Air ambulance services are paid at different rates according to two air ambulance categories:

• AIR ambulance service, conventional air services, transport, one way, fixed wing (FW) (HCPCS code A0430)

• AIR ambulance service, conventional air services, transport, one way, rotary wing (RW) (HCPCS code A0431)

Covered air ambulance mileage services are paid when the appropriate HCPCS code is reported on the claim:

• HCPCS code A0435 identifies FIXED WING AIR MILEAGE

• HCPCS code A0436 identifies ROTARY WING AIR MILEAGE

Effective for claims with dates of service on or after January 1, 2011, air mileage must be reported in fractional numbers of loaded statute miles flown. Contractors must ensure that the appropriate air transport code is used with the appropriate mileage code.

Air ambulance services may be paid only for ambulance services to a hospital. Other destinations e.g., skilled nursing facility, a physician’s office, or a patient’s home may not be paid air ambulance. The destination is identified by the use of an appropriate modifier as defined in Section 30(A) of this chapter.

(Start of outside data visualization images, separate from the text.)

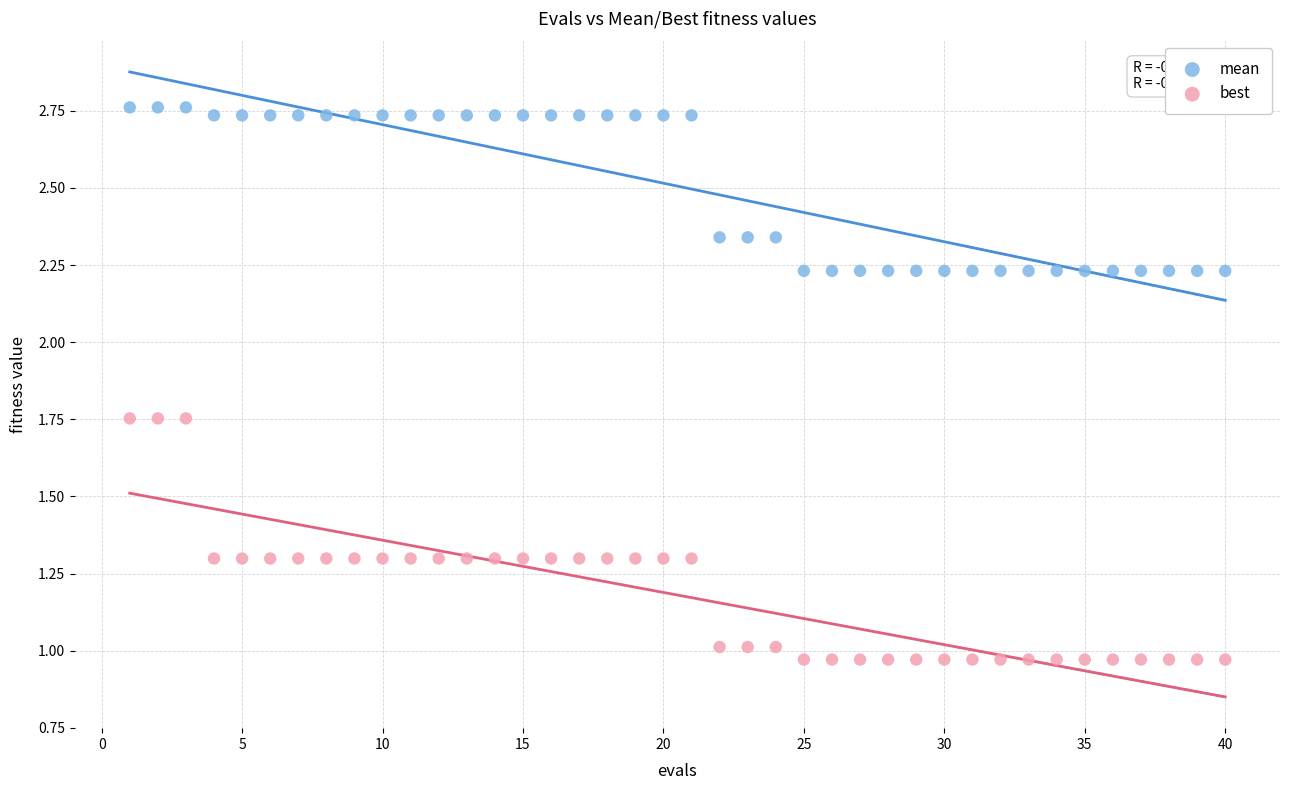

Which series reaches the maximum Y coordinate?

mean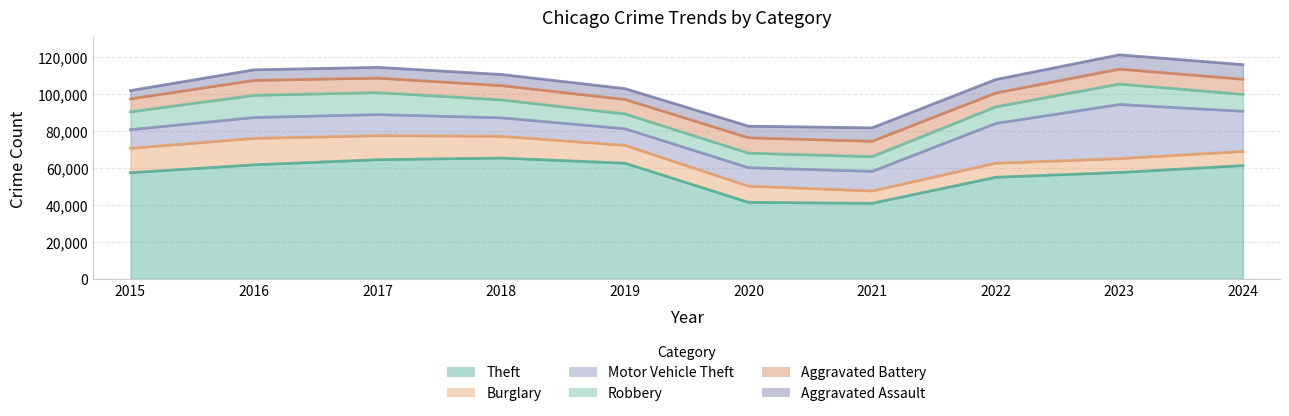

What is the total value across all series at 2020?

82504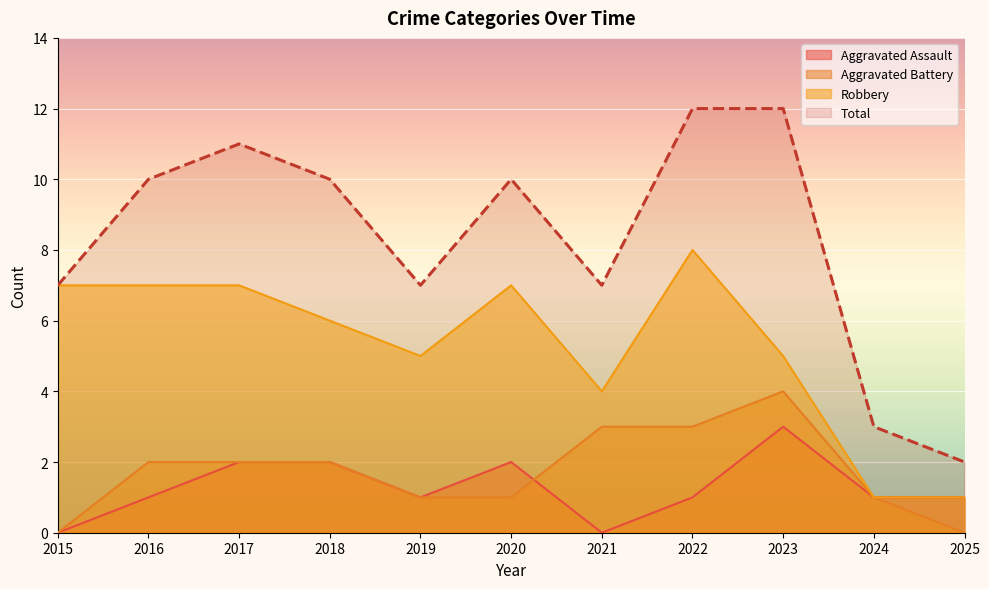

At which label does Robbery reach its peak?

2022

Claims for air transports may account for all mileage from the point of pickup, including where applicable: ramp to taxiway, taxiway to runway, takeoff run, air miles, roll out upon landing, and taxiing after landing. Additional air mileage may be allowed by the contractor in situations where additional mileage is incurred, due to circumstances beyond the pilot’s control. These circumstances include, but are not limited to, the following:

• Military base and other restricted zones, air-defense zones, and similar FAA restrictions and prohibitions;

• Hazardous weather; or

• Variances in departure patterns and clearance routes required by an air traffic controller.

If the air transport meets the criteria for medical necessity, Medicare pays the actual miles flown for legitimate reasons as determined by the Medicare contractor, once the Medicare beneficiary is loaded onto the air ambulance.

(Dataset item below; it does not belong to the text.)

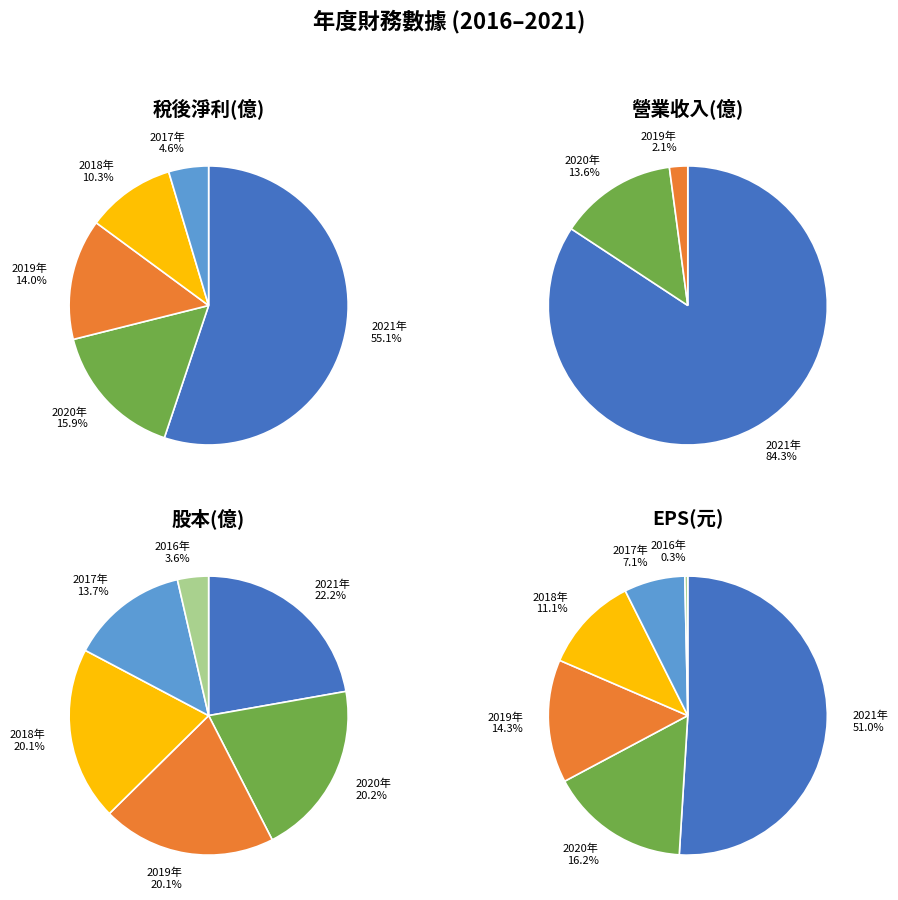

Count the number of slices in the pie.

6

IOM Pub. 100-08, Medicare Program Integrity Manual, chapter 6 – Intermediary MR Guidelines for Specific Services contains instructions for Medical Review of Air Ambulance Services

Contractor Determination of Fee Schedule Amounts

The FS amount is determined by the FS locality, based on the POP of the ZIP Code. Use the ZIP Code of the POP to electronically crosswalk to the appropriate FS amount. All ZIP Codes on the ZIP Code file are urban unless identified as rural by the letter “R” or the letter “B.” Contractors determine the FS amount as follows:

• If an urban ZIP Code is reported with a ground or air HCPCS code, the contractors determine the amount for the service by using the FS amount for the urban base rate. To determine the amount for mileage, multiply the number of reported miles by the urban mileage rate.

• If a rural ZIP Code is reported with a ground HCPCS code, the contractor determines the amount for the service by using the FS amount for the rural base rate. To determine the amount for mileage, contractors must use the following formula:

o For services furnished on or after July 1, 2004, for rural miles 1-17, the rate equals 1.5 times the rural ground mileage rate per mile. Therefore, multiply 1.5 times the rural mileage rate amount on the FS to derive the appropriate FS rate per mile;

o For services furnished during the period July 1, 2004 through December 31, 2008, for all ground miles greater than 50 (i.e., miles 51+), the FS rate equals 1.25 times the applicable mileage rate (urban or rural). Therefore, multiply 1.25 times the urban or rural, as appropriate, mileage rate amount on the FS to derive the appropriate FS rate per mile.

? If a rural ZIP Code is reported with an air HCPCS code, the contractor determines the FS amount for the service by using the FS amount for rural air base rate. To determine the amount allowable for the mileage, multiply the number of loaded miles by the rural air mileage rate.